Task directions:
Could you restate all of the entries, word for word?

Records for processing:

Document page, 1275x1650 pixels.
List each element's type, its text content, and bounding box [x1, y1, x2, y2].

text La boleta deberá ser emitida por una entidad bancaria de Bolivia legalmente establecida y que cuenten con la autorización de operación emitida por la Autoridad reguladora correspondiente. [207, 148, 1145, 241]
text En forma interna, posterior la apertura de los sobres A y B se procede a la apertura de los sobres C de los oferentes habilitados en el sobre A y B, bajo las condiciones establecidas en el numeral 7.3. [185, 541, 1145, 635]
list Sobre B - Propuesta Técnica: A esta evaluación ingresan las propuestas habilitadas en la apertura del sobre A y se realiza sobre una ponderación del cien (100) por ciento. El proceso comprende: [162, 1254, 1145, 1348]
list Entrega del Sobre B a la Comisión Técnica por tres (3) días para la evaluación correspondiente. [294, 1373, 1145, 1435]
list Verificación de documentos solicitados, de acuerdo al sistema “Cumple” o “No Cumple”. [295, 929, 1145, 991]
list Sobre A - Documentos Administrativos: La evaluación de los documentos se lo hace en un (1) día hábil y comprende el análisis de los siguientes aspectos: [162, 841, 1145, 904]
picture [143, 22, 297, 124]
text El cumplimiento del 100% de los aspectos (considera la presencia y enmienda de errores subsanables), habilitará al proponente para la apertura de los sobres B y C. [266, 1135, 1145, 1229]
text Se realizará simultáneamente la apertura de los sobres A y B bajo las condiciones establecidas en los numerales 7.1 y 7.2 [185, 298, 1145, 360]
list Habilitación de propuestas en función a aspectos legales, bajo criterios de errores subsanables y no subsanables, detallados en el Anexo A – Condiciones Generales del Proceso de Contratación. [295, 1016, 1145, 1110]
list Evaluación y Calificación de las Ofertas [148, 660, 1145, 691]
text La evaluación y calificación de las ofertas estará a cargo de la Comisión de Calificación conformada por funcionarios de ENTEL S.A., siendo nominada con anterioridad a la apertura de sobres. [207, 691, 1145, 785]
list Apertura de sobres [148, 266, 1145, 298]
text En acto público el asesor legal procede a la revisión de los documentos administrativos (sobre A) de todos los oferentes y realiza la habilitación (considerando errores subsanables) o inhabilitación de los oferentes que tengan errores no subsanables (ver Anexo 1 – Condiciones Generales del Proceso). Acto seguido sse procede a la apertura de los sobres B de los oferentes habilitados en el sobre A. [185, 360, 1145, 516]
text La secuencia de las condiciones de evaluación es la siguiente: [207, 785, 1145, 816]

Answer box:
Document page, 1275x1650 pixels.
List each element's type, its text content, and bounding box [x1, y1, x2, y2].

text La boleta deberá ser emitida por una entidad bancaria de Bolivia legalmente establecida y que cuenten con la autorización de operación emitida por la Autoridad reguladora correspondiente. [207, 148, 1145, 241]
text En forma interna, posterior la apertura de los sobres A y B se procede a la apertura de los sobres C de los oferentes habilitados en el sobre A y B, bajo las condiciones establecidas en el numeral 7.3. [185, 541, 1145, 635]
list Sobre B - Propuesta Técnica: A esta evaluación ingresan las propuestas habilitadas en la apertura del sobre A y se realiza sobre una ponderación del cien (100) por ciento. El proceso comprende: [162, 1254, 1145, 1348]
list Entrega del Sobre B a la Comisión Técnica por tres (3) días para la evaluación correspondiente. [294, 1373, 1145, 1435]
list Verificación de documentos solicitados, de acuerdo al sistema “Cumple” o “No Cumple”. [295, 929, 1145, 991]
list Sobre A - Documentos Administrativos: La evaluación de los documentos se lo hace en un (1) día hábil y comprende el análisis de los siguientes aspectos: [162, 841, 1145, 904]
picture [143, 22, 297, 124]
text El cumplimiento del 100% de los aspectos (considera la presencia y enmienda de errores subsanables), habilitará al proponente para la apertura de los sobres B y C. [266, 1135, 1145, 1229]
text Se realizará simultáneamente la apertura de los sobres A y B bajo las condiciones establecidas en los numerales 7.1 y 7.2 [185, 298, 1145, 360]
list Habilitación de propuestas en función a aspectos legales, bajo criterios de errores subsanables y no subsanables, detallados en el Anexo A – Condiciones Generales del Proceso de Contratación. [295, 1016, 1145, 1110]
list Evaluación y Calificación de las Ofertas [148, 660, 1145, 691]
text La evaluación y calificación de las ofertas estará a cargo de la Comisión de Calificación conformada por funcionarios de ENTEL S.A., siendo nominada con anterioridad a la apertura de sobres. [207, 691, 1145, 785]
list Apertura de sobres [148, 266, 1145, 298]
text En acto público el asesor legal procede a la revisión de los documentos administrativos (sobre A) de todos los oferentes y realiza la habilitación (considerando errores subsanables) o inhabilitación de los oferentes que tengan errores no subsanables (ver Anexo 1 – Condiciones Generales del Proceso). Acto seguido sse procede a la apertura de los sobres B de los oferentes habilitados en el sobre A. [185, 360, 1145, 516]
text La secuencia de las condiciones de evaluación es la siguiente: [207, 785, 1145, 816]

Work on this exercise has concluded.